Old School Ilica

Urarski obrt Vinko Zvošec

Ilica 66

Clocks and Jewelry Repair

Vinko Zvošec owner
+385 (0)1 4847133

Working hours: 08:00 – 12:00, 16:30 − 19.30 (Mon-Fri), 08:00 – 12:00 (Sat)

"The customers differ. Among others, there were also some famous writers, for example Gustav Krklec."

Oaza: How do you develop this love for watches? When did you decide to be a watchmaker?
Vinko Zvošec: I became an apprentice when I was 14 years old. I was small, so my dad asked his friend, a mechanic: "What trade is he good for"? And he replied: "Fine mechanics, a watchmaker or something like that". So I told my dad I wanted to be a watchmaker and he found someone willing to take me on as an apprentice.

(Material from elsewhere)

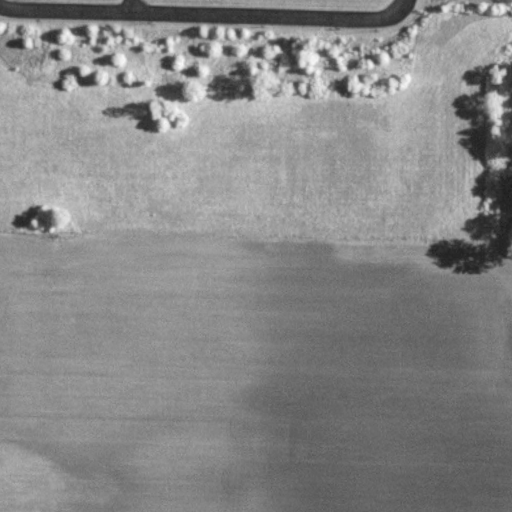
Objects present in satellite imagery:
road: (201, 9)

That was in Varaždin, but I am actually from Kotoriba, from Međimurje. I was schooled at the metalworkers' and electricians' department because there was no watchmaking program. The education program at that time lasted three years, as did the watchmaking apprenticeship. After that I got my journeyman's diploma, and another four years later I passed the master watchmaker exam. In 1973 I opened a shop in my name.

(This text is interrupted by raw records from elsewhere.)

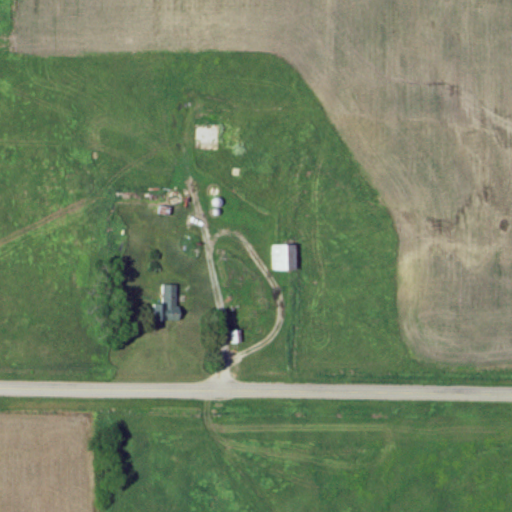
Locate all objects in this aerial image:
building: (204, 129)
building: (280, 257)
building: (164, 305)
road: (227, 305)
road: (255, 385)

O: If you could choose again, what would you choose?
VZ: If I were as young as I was when I chose, I would not choose this because it is a nerdy job. When you are young, you want to travel and wander, but this job forces you to constantly be in one place and have a lot of patience.

O: Do you work alone? Have you ever had an employee?
VZ: What do you mean alone? I have always worked alone. Even when I had a boss, he was more of a jeweler than a watchmaker so I also did everything myself. I have had some apprentices as help. This job has no prospects. That is why I do not take on any apprentices anymore.

O: What is the situation in your trade compared to before?
VZ: In 1945 in Yugoslavia, all the shops that supplied watchmakers with spare parts were closed. The private sector was a thorn in the side of the communist authorities. It was a real art to do this job back then, because it was very hard to get materials that were needed to work. Today we have plenty of materials, but the tools are expensive because the watches are also changing.

O: Are there cases where people bring a "sat" (=watch/clock) to be repaired and then never come to pick it up?
VZ: Forget "sat". When you are here, then it is called "ura" (=watch/clock). I do not understand how local people can ask for a "sat". When they come here and say "sat", I send them 400 km to the east, to Bosnia. That is where they have "sahat kulas" (=clock towers; from Turkish).
I have drawers full of them, 40-50 watches like that. We are not "satari" (the meaning would be "watchmakers" but the word is non-existent), but "urari" (=watchmakers).